» WORK TO COMPLETE
Reproduce every record below word for word and include no pictures.

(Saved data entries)
######
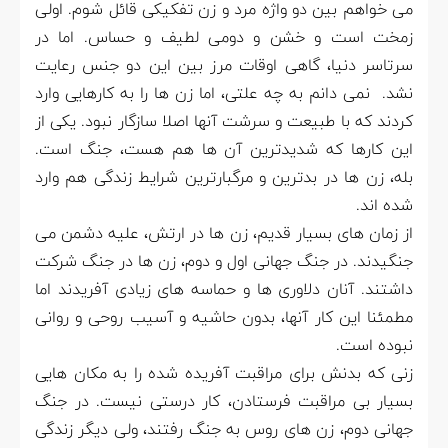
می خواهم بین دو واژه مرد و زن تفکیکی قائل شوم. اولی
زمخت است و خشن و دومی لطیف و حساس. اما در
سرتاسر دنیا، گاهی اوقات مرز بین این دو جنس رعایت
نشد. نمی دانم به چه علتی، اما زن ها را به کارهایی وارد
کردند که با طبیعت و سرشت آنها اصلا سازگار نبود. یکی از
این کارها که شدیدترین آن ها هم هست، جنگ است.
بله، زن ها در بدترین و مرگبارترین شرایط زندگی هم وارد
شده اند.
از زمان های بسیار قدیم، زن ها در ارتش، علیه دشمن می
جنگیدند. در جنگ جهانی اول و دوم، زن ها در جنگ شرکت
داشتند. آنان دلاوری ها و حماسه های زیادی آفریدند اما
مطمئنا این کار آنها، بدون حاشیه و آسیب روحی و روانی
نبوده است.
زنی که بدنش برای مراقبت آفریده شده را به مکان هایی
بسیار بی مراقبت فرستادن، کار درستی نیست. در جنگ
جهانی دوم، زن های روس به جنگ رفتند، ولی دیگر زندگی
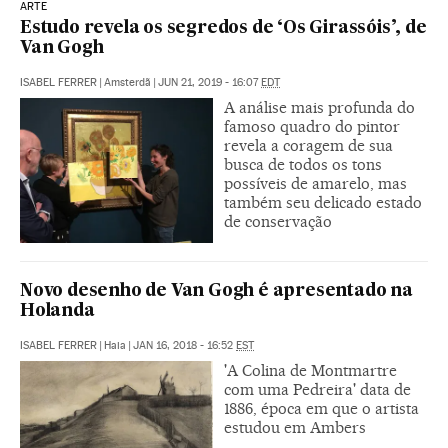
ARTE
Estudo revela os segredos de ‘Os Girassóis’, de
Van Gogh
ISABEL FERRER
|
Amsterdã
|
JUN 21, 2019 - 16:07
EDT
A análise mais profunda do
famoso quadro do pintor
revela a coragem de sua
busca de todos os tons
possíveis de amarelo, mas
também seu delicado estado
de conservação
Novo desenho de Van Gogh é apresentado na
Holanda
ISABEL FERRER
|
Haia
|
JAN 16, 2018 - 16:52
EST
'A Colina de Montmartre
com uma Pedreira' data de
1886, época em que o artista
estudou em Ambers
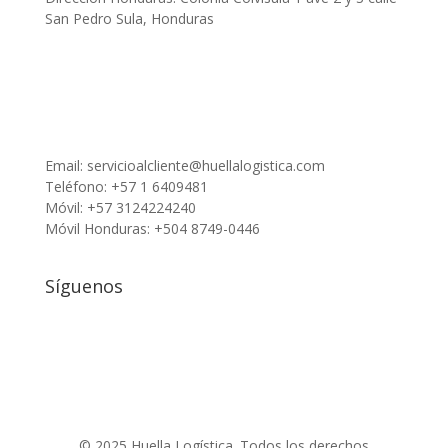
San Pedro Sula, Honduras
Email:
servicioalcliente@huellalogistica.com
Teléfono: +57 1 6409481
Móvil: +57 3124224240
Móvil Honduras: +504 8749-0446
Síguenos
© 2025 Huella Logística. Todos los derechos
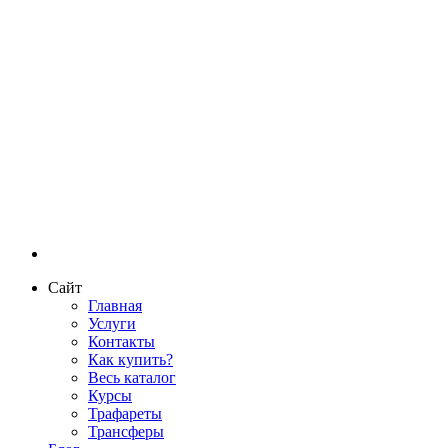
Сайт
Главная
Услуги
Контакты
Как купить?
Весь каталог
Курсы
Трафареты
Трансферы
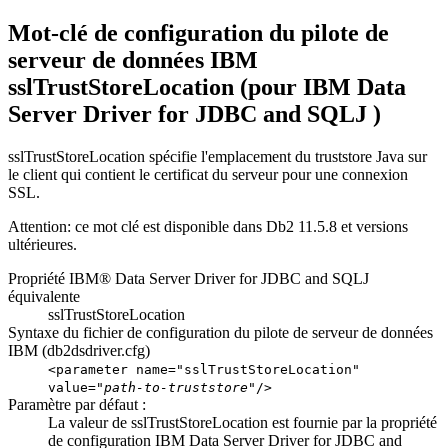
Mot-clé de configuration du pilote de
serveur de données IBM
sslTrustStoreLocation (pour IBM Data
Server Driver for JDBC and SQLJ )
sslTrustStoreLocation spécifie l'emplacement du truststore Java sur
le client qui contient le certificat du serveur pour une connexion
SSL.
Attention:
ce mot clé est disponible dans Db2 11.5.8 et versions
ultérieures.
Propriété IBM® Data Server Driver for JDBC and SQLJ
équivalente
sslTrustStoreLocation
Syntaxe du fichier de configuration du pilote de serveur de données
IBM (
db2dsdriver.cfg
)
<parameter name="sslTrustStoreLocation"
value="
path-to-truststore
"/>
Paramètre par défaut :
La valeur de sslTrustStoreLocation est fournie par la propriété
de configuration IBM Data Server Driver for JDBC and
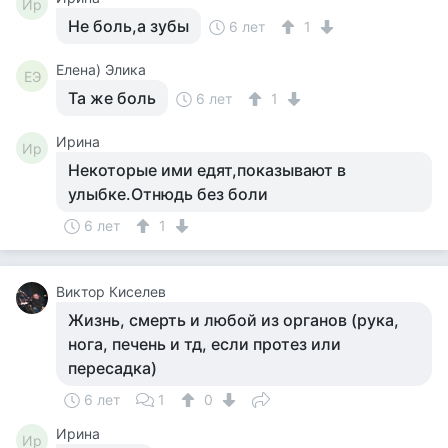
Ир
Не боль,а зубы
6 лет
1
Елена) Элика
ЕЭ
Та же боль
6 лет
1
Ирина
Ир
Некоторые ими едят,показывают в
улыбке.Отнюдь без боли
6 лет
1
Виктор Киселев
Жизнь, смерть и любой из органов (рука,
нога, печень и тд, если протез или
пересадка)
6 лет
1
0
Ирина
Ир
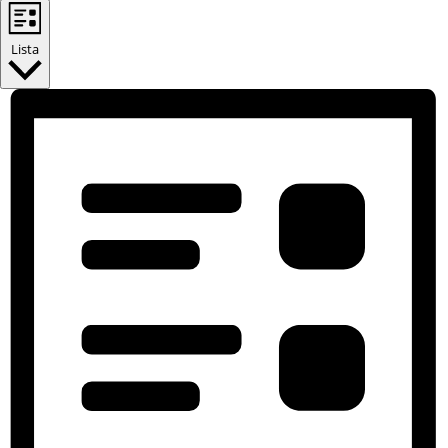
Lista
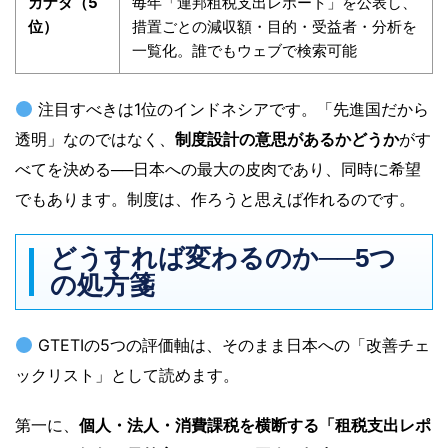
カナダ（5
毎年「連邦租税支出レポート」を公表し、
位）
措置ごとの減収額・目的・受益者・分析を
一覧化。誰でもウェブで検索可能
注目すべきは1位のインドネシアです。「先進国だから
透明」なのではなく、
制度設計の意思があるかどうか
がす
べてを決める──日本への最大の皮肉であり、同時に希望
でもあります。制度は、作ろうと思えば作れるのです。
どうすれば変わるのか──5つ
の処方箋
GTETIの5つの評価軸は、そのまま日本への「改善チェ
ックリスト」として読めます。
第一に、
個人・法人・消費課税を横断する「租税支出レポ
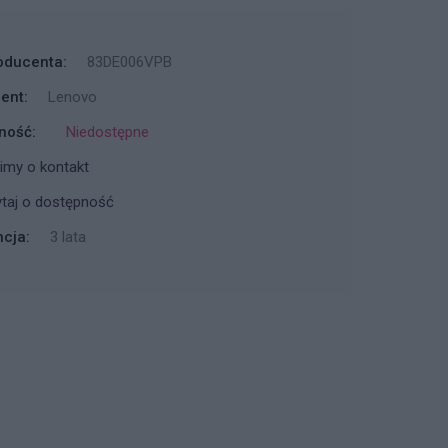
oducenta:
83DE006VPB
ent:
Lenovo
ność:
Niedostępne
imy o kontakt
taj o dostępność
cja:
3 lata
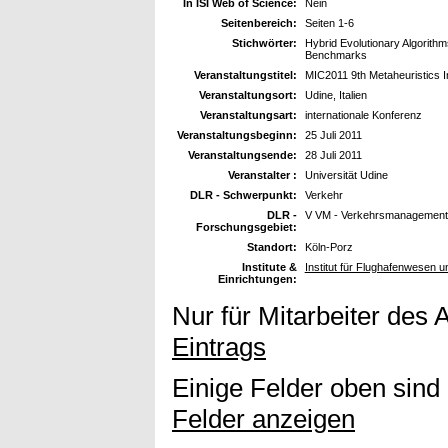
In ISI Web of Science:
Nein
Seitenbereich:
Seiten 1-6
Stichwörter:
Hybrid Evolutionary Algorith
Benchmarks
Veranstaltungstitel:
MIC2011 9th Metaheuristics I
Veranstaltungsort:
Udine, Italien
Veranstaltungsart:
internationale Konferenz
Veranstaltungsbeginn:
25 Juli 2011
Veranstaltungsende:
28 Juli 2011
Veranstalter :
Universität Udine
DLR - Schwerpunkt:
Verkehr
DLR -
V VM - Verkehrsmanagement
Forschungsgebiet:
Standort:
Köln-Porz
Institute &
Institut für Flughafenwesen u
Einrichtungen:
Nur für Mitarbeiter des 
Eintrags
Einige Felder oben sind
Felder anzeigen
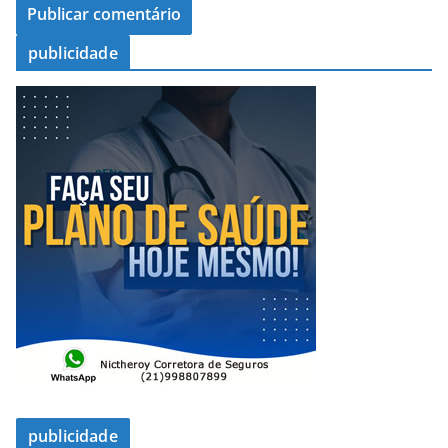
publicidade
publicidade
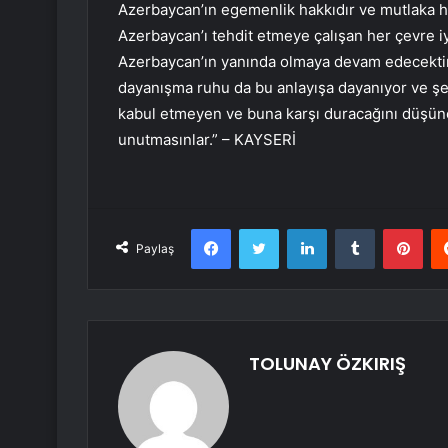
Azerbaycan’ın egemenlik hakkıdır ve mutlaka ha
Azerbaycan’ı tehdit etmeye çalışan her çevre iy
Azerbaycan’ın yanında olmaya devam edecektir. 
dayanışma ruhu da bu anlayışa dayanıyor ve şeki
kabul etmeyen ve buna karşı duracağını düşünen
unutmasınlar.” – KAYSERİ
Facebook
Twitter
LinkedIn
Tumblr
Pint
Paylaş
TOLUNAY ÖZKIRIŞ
######
» TASK OUTPUT
می خواهم بین دو واژه مرد و زن تفکیکی قائل شوم. اولی
زمخت است و خشن و دومی لطیف و حساس. اما در
سرتاسر دنیا، گاهی اوقات مرز بین این دو جنس رعایت
نشد. نمی دانم به چه علتی، اما زن ها را به کارهایی وارد
کردند که با طبیعت و سرشت آنها اصلا سازگار نبود. یکی از
این کارها که شدیدترین آن ها هم هست، جنگ است.
بله، زن ها در بدترین و مرگبارترین شرایط زندگی هم وارد
شده اند.
از زمان های بسیار قدیم، زن ها در ارتش، علیه دشمن می
جنگیدند. در جنگ جهانی اول و دوم، زن ها در جنگ شرکت
داشتند. آنان دلاوری ها و حماسه های زیادی آفریدند اما
مطمئنا این کار آنها، بدون حاشیه و آسیب روحی و روانی
نبوده است.
زنی که بدنش برای مراقبت آفریده شده را به مکان هایی
بسیار بی مراقبت فرستادن، کار درستی نیست. در جنگ
جهانی دوم، زن های روس به جنگ رفتند، ولی دیگر زندگی
ARTE
Estudo revela os segredos de ‘Os Girassóis’, de
Van Gogh
ISABEL FERRER
|
Amsterdã
|
JUN 21, 2019 - 16:07
EDT
A análise mais profunda do
famoso quadro do pintor
revela a coragem de sua
busca de todos os tons
possíveis de amarelo, mas
também seu delicado estado
de conservação
Novo desenho de Van Gogh é apresentado na
Holanda
ISABEL FERRER
|
Haia
|
JAN 16, 2018 - 16:52
EST
'A Colina de Montmartre
com uma Pedreira' data de
1886, época em que o artista
estudou em Ambers
San Pedro Sula, Honduras
Email:
servicioalcliente@huellalogistica.com
Teléfono: +57 1 6409481
Móvil: +57 3124224240
Móvil Honduras: +504 8749-0446
Síguenos
© 2025 Huella Logística. Todos los derechos
Сайт
Главная
Услуги
Контакты
Как купить?
Весь каталог
Курсы
Трафареты
Трансферы
Mot-clé de configuration du pilote de
serveur de données IBM
sslTrustStoreLocation (pour IBM Data
Server Driver for JDBC and SQLJ )
sslTrustStoreLocation spécifie l'emplacement du truststore Java sur
le client qui contient le certificat du serveur pour une connexion
SSL.
Attention:
ce mot clé est disponible dans Db2 11.5.8 et versions
ultérieures.
Propriété IBM® Data Server Driver for JDBC and SQLJ
équivalente
sslTrustStoreLocation
Syntaxe du fichier de configuration du pilote de serveur de données
IBM (
db2dsdriver.cfg
)
<parameter name="sslTrustStoreLocation"
value="
path-to-truststore
"/>
Paramètre par défaut :
La valeur de sslTrustStoreLocation est fournie par la propriété
de configuration IBM Data Server Driver for JDBC and
Ир
Не боль,а зубы
6 лет
1
Елена) Элика
ЕЭ
Та же боль
6 лет
1
Ирина
Ир
Некоторые ими едят,показывают в
улыбке.Отнюдь без боли
6 лет
1
Виктор Киселев
Жизнь, смерть и любой из органов (рука,
нога, печень и тд, если протез или
пересадка)
6 лет
1
0
Ирина
Ир
Lista
カナダ（5
毎年「連邦租税支出レポート」を公表し、
位）
措置ごとの減収額・目的・受益者・分析を
一覧化。誰でもウェブで検索可能
注目すべきは1位のインドネシアです。「先進国だから
透明」なのではなく、
制度設計の意思があるかどうか
がす
べてを決める──日本への最大の皮肉であり、同時に希望
でもあります。制度は、作ろうと思えば作れるのです。
どうすれば変わるのか──5つ
の処方箋
GTETIの5つの評価軸は、そのまま日本への「改善チェ
ックリスト」として読めます。
第一に、
個人・法人・消費課税を横断する「租税支出レポ
oducenta:
83DE006VPB
ent:
Lenovo
ność:
Niedostępne
imy o kontakt
taj o dostępność
cja:
3 lata
In ISI Web of Science:
Nein
Seitenbereich:
Seiten 1-6
Stichwörter:
Hybrid Evolutionary Algorith
Benchmarks
Veranstaltungstitel:
MIC2011 9th Metaheuristics I
Veranstaltungsort:
Udine, Italien
Veranstaltungsart:
internationale Konferenz
Veranstaltungsbeginn:
25 Juli 2011
Veranstaltungsende:
28 Juli 2011
Veranstalter :
Universität Udine
DLR - Schwerpunkt:
Verkehr
DLR -
V VM - Verkehrsmanagement
Forschungsgebiet:
Standort:
Köln-Porz
Institute &
Institut für Flughafenwesen u
Einrichtungen:
Nur für Mitarbeiter des 
Eintrags
Einige Felder oben sind
Felder anzeigen
publicidade
publicidade
Azerbaycan’ın egemenlik hakkıdır ve mutlaka ha
Azerbaycan’ı tehdit etmeye çalışan her çevre iy
Azerbaycan’ın yanında olmaya devam edecektir. 
dayanışma ruhu da bu anlayışa dayanıyor ve şeki
kabul etmeyen ve buna karşı duracağını düşünen
unutmasınlar.” – KAYSERİ
Facebook
Twitter
LinkedIn
Tumblr
Pint
Paylaş
TOLUNAY ÖZKIRIŞ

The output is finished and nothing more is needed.